Önce kapıda silkelenilir! Sonra kaloriferin yanında elbiselere veda edilir.
Torbayla kayıldıysa şayet ıslanan popo kalorifere yapıştırılır.
Sonra yerdeki pufun üstüne pofff diye yatılarak ayaklar kalorifere dayanır ve büyük ihtimalle uykuya dalınırdı...

Şimdi yine kar yağıyor ama bu kareler olmuyor... Sokaktan eve kaçmak için çabalıyor hatta keşke hiç çıkmasam diyorum... Montumun üstüne düşen kar tanelerinin şekilleriyle yine büyüleniyorum amaaaa kız & erkek külotlu çorap, ıslak popo, ılık süt, şişik bademcik günlerini de özlüyorum...

Sunday, October 29, 2006

yap boz

Buaralar aklımdaki parçalar biraraya gelse ortaya ne çıkacak ben bile bilmiyorum!
Sürpriz yumurta gibi!Dokunmayı, sahip olmayı, defalarca okumayı tarçın kokusunu sever gibi sevdiğim kitapların içindeki kahramanlardan olmak istiyorum... Ya da ne kadar korku, entrika, hüzün, ayrılık vs. yaşanırsa yaşansın sonunun iyi bittiğini bildiğim filmlerden birinde akılda en çok kalan karakter olmak :)

Çiçeklik bizi ağırladı yine dün gece...
Koridor ve Nişantaşı yorgunları, bir gariplik varmış ya da arıza bir olmalıymış gibi bakan gözlerle geçip giderlerken yanımızdan biz oldukça keyifliydik :) Bizim kanımızdan çok dilimizde enfes bir tad bırakan baileys latte ye karşılık,
evlerine, yataklarına ya da başka mekanlara koşarken ve üç saniye sonrasını hatırlamaz gözlerle bakanların sabahlar olmasın nidaları daha fazla olmuştu sanki :) Mutlu gözüküyordu herkes.

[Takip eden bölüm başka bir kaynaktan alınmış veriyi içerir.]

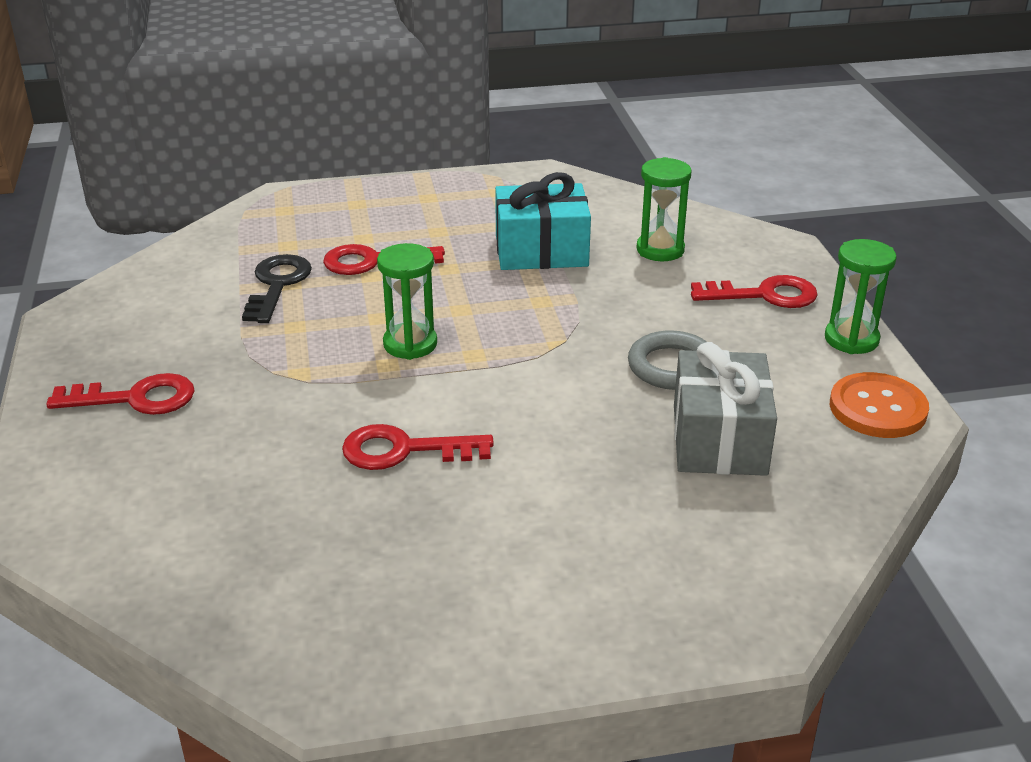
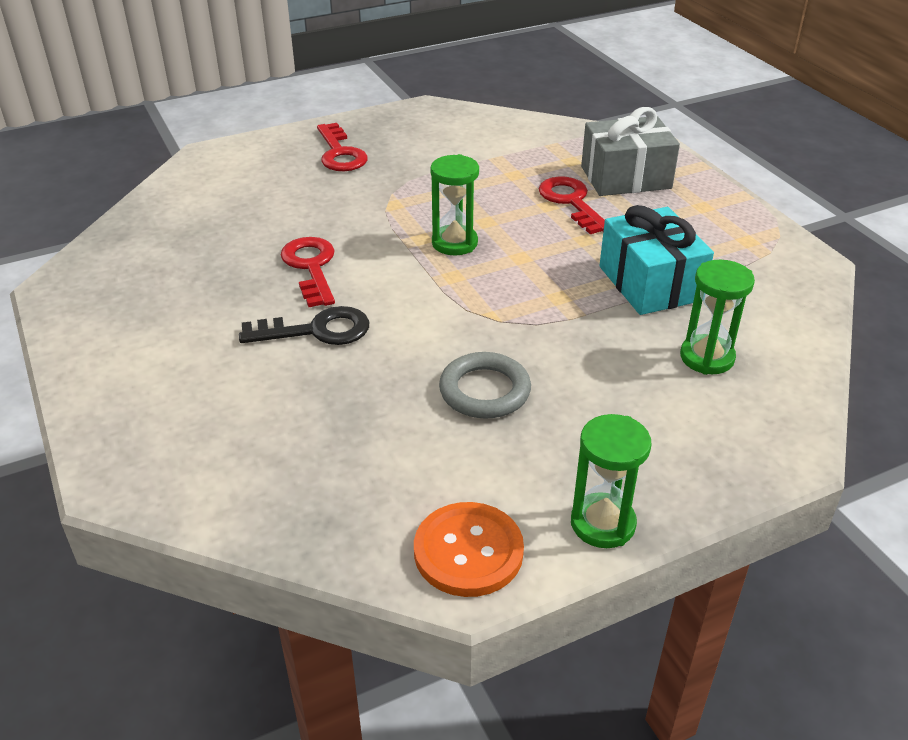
camera: 75 degrees right, 5 degrees up
(277, 285) = (509, 170): black key -> black key (316, 330)
(719, 439) = (374, 433): grey gift -> grey gift (625, 177)
(764, 295) = (660, 444): red key -> none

Ama biri hariç!

x: Burdan geçen birileri oldu mu şimdi?
B&M: Sürekli birileri geçiyor tabi!
x: Yaklaşık 10 kişilik bir grup, 2 tane mini etekli kız var aralarında!!
B: Küçük gruplar halinde geçenler ilerde toplanıp 10 kişi oldularsa bilemeyiz tabi. Ayrıca kızlara bakmıyoruz biz!
x: Ben de bakmıyorum da zaten! Hay Allah yaa!
B: Telefon etsene.
x: Onlardan birinde kaldı telefonum! Ben de sizden istemicem zaten!
B: Mel! Telefon numarası nasıl gizleniyordu?? Yalnız ne biliyim telefonumu alıp kaçmayacağını!
x: Tamam ayakkabılarımı bırakayım. Yeni aldım, 200 kağıt eder! (ve buarada ayakkabılardan birisi çıkar!)
B: OK. Ama yine de güvenli değil.
B&M: Sen gel aramıza otur bakalım. Kaçarsın filan! Yurtdışı mı arıcaksın yoksa sen??? Ha ha!
(Telefon konuşması yapılır buarada)
M: Bak bu geceki iyilik meleğinle tanışmış oldun.
B&M: Hadi bakalım sen şimdi doğruca arkadaşlarının yanına...

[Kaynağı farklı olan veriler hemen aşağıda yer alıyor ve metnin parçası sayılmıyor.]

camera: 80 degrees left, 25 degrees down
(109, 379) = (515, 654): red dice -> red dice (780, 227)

(ikinci fotoğraftaki insan resimlerine dikkat! Hepsinde bıyık var! 6 yaş civarlarıma denk gelen gazete ve dergilerdeki insan resimleri, bebeklerim elimden kurtulamadı bu konuda!)



Saturday, October 14, 2006

ya...

1980 senesinin Mart ayının x gününde beni dölleyen değil de hemen bir yandaki sperm esas oğlan olsaymış...
6 yaşında bir Ölüdeniz yolculuğu sırasında sağ tarafındaki uçurumu hakkında şom ağızlılık yaptığım yol 30 cm daha dar olsaydı...
1989 senesinin bir yaz akşamı saklambaç oynarken ayağımın kayması sonucu üzerinden düşerek yüz üstü çakıldığım duvar tepesinde dolanmaktansa herhangi bir ağacın arkasına saklansaydım...
Spora devam ederek voleybolcu olmayı seçseydim...
Ya da 2, 3 net eksik yaparak hemen bir alt seçenek olan ODTÜ'ye gitseydim...
Okul partisinde o desk lerde değil de zıt köşede dursaydım...
Medya sınavına çalıştığım bir gece vakti Mel beni değil de o gece odada olmayan Aslı'yı çağırsaydı...
Anlamsız bir boş vaktimde öylesine gönderdiğim CV imden Gaye'nin hiç haberi olmasaydı...
O Yunan gecesini hiç yapmamış olsaydık...
Eylem ile GS üniversitesi önünde hiç karşılaşmamış olsaydık...
Çiğdem Humanitas'ta bizim odaya değil de bir üst kata gelmiş olsaydı...
Güliz ile Songül değil de başka biri toplantı yapsaydı...
Blog yazmaya hiç başlamasaydım...
Tam zamanında Levent'teki yeni ofise taşınmış olsaydık ya da 17 Ağustos'ta annemlerden gizli, onlara sürpriz yapmak niyetiyle komik bir maceraperestlikle trende olmak yerine o çok beğendiğim çarşıdaki evlerden birinde oturuyor olsaydık...
ne, nasıl olurdu acaba???

Dipnot: Sliding Doors sonrası beyin jimnastiği...

Sunday, October 08, 2006

Boy çizgilerim...

Boy çizgilerim vardı benim...
Kapı eşiklerinde mezura ile ya da doktorda, eczanede kocaman demirden tartı vazifesi de gören aletlerin üzerine çıkıp da ölçülen...
İlk ölçümünü hatırlamamakla birlikte annemin deyişiyle 53 cm. im...
Sonra adım adım yükselttiğim...
Evdekilerin görmeyeceği noktalarda, kapı ya da perde arkalarında kurşun kalemlerle işaretlediğim...
Değişen santimlerin arasına büyümeler, öğrenmeler, gelmeler, gitmeler, sevmeler, renkler, sesler, kokular, isimler, heyecanlar, büyülenmeler, delilikler, korkmalar, üzülmeler serpiştirdiğim...
Hangi sayıda takılıp kalacağım acaba diye merak ettiğim...
Annemi hep 36, babamı da en fazla 42 olacak zannettiğim anlarımı bilen santimlerim...
Acaba hangi kurşun kalem çizgisinde kalmak isterdim???
Hangi uzunlukları gösteren kurşun kalem işaretleri arasındakileri silmek isterdim???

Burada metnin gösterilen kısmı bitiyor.